There are many reasons why our self-perception is not consistent with the perception of others. We may lack self-awareness, as often forming habits without noticing. We can deceive ourselves to block out useless thoughts and feelings. Or we only have limited vision, as a particular behavior may be the result of many motivations. It's okay to judge yourself the way others see you; however, this takes courage and a deep understanding.

Steps

Method 1 of 3: Increase understanding by giving feedback

  1. Ask a friend to participate in listening for feedback. Respondent listening is a method first developed by Carl Rogers. It involves conveying the speaker's tacit feelings or intentions. The purpose of expressing or restating what the listener thinks the speaker is saying is to provide an opportunity to clarify the speaker's intentions. This is beneficial for both the listener and the speaker. Hearing the message repeated over and over allows us to have the opportunity to listen to ourselves and decide if we are happy with the message we are sharing with others.
    • Your friends do not need to be trained by the therapist Rogerian; You just have to ask them to listen, interpret the message, and identify the underlying emotion, without judging or having an opinion on a particular topic.
    • If they don't seem to be able to capture your emotions, you will have plenty of opportunities to clarify your point. Continue talking until you are satisfied that you help them understand. You will be surprised that you understand yourself better by the end of the activity.

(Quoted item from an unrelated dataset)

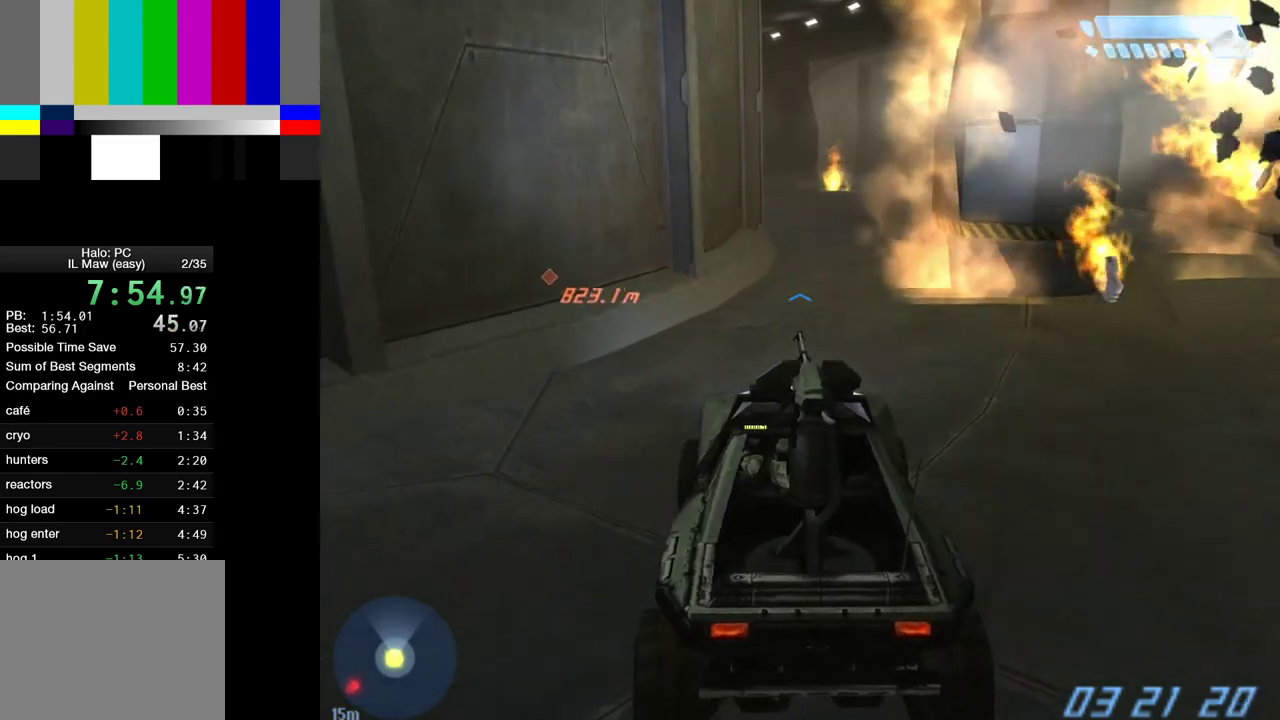
{"keys": ["w"], "mouse": [], "events": []}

  2. Participate in systematic feedback to analyze the results of your behavior. Report the behavior in a particular situation, and then write down some of the consequences or outcomes. Making a list of behaviors and outcomes will help you organize your thoughts. Will the results or consequences be beneficial? If not, define your behavior to achieve the desired results.
    • This will help you better understand your behavioral patterns and provide a framework for changing harmful behavior.

  3. Taking personality tests is a fun way to explore yourself. You will find a lot of such activities out there. Although they are rarely valid or reliable, they do help to guide your inner intentions. Doing this activity with a friend is fun and gives the opportunity to give feedback on how others see you.
    • Taking quizzes with friends allows you to test whether your self-perception really matches other people's perceptions of you. Ask your friends to answer a few questions that may apply to you, while you do quizzes for yourself. You can then compare answers and discuss cases where your answers do not match.
    • Reflection only requires an inner focus of attention, but some people find this quite difficult. Quiet meditation alone can actually improve your sense of self and other people's cognitive understanding of you. If you don't have the habit of meditating on your behavior, you may find this ineffective and uncomfortable. Participating in organized exercise will help you feel better.

  4. Ask for frank feedback and take notes. People often refrain from criticism or highlight responses without regard to other people's feelings. That is why it can be difficult to understand how others view you. This means that you must allow others to share the truth without paying attention to your feelings. You could try explaining to them you are on a self-discovery journey, and you want to know the truth no matter how painful it is. Telling them this is part of the process for getting to know yourself better. Taking notes will allow you to compare answers from different friends over time. This will give you more insight into your behavior and help you track changes.
    • If the person giving feedback is still hesitant, direct him / her to respond. Ask them to identify your strengths. Then, ask them about your weaknesses. Take a constructive approach by asking for advice on how to fix your weakness.
    • It's best to practice with someone who knows you well and you believe they won't use this as an opportunity just to be mean.
    • Be prepared to listen to some unpleasant things before asking questions. If you become defensive, the exercise won't help.If you feel you are turning defensive, remember that this is your chance to grow.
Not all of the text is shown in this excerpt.